Flax – the Variety of Consumption
Study findings published in April 2012 found that flax (Linum usitatissimum; Linaceae) seed fiber helped suppress appetite (See HC 061266-458). Flax has long been used as a digestive aid, so it not only can limit the amount of food intake, but can also help move food along the digestive tract. The facts that flax contains antioxidants and omega-3 fatty acids and is low in carbohydrates are also good reasons to add it to the diet.

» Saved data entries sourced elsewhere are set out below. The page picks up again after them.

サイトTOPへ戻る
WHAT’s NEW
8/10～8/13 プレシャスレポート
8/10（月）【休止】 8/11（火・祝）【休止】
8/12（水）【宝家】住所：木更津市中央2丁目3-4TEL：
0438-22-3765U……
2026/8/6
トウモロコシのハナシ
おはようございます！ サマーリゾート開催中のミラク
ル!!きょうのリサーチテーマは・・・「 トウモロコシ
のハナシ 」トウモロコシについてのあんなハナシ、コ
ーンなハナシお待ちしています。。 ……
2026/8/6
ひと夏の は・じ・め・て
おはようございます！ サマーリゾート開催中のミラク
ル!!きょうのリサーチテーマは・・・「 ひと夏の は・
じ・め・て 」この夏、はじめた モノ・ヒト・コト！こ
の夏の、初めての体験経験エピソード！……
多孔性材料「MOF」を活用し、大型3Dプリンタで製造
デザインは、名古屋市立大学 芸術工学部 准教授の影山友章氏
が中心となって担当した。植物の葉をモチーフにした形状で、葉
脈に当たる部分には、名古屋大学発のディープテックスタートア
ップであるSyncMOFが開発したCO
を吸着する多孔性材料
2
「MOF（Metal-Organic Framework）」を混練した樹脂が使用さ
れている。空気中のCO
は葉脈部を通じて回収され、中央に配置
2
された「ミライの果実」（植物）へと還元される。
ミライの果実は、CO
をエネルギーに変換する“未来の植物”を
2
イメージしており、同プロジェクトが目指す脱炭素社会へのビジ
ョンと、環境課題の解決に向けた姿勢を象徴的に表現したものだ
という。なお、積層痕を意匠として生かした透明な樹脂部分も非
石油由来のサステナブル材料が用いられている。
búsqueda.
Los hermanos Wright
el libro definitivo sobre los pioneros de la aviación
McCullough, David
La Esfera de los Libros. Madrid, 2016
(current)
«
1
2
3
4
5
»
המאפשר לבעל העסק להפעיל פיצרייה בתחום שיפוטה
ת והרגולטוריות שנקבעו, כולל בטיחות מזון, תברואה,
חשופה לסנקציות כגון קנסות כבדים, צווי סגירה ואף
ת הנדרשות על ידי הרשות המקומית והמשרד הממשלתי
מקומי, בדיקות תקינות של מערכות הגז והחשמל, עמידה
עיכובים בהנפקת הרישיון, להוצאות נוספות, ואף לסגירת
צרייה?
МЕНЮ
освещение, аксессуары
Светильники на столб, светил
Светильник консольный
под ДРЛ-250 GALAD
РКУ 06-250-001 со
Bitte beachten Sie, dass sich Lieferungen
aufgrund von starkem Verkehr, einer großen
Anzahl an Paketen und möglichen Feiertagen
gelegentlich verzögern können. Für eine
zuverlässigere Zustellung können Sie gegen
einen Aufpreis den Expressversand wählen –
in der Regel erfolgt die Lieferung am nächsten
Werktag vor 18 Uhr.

Flaxseed can be found in prepared products, such as muffins, breads, crackers, and cereals, but it can also be ground (often touted as the most effective mode of consumption) into soups, salads, smoothies, salsa, and cereals, as well as yogurt, granola, and oatmeal. A couple of tablespoons of ground flaxseed can also be added to ingredients in baked goods and raw recipes such as chocolate fudge (made with coconut oil and almond butter). A small coffee grinder devoted to grinding seeds and nuts can make this process easier. Flax seeds can also be added to sauces and used on fish, such as salmon with a mild flaxseed barbeque sauce.
Like most nuts and seeds, rancidity can be a problem. Storing flaxseed in the refrigerator will help maintain its nutrients and avoid oxidation.
Cinnamon Flax Muffins
¼ cup nonfat yogurt (unsweetened)
2 tbsps nonfat yogurt (unsweetened)
¼ cup honey
2 tbsps water
1 tbsp vanilla
1 cup flaxseed meal (ground)
½ tsp baking soda
½ tsp baking powder
2 tbsps cinnamon
Raisins, other dried fruit, and/or nuts can also be added.
Combine the yogurt, honey, vanilla, and water. In another small bowl, combine the dry ingredients. Stir the dry ingredients in with the wet ingredients. Let it sit for 5 minutes. Spoon into small, well-greased muffin cups (don't use paper cups; they stick). Bake at 350º F for 12-15 minutes or until lightly browned. Turn out onto a rack to cool. Store in the fridge or freezer.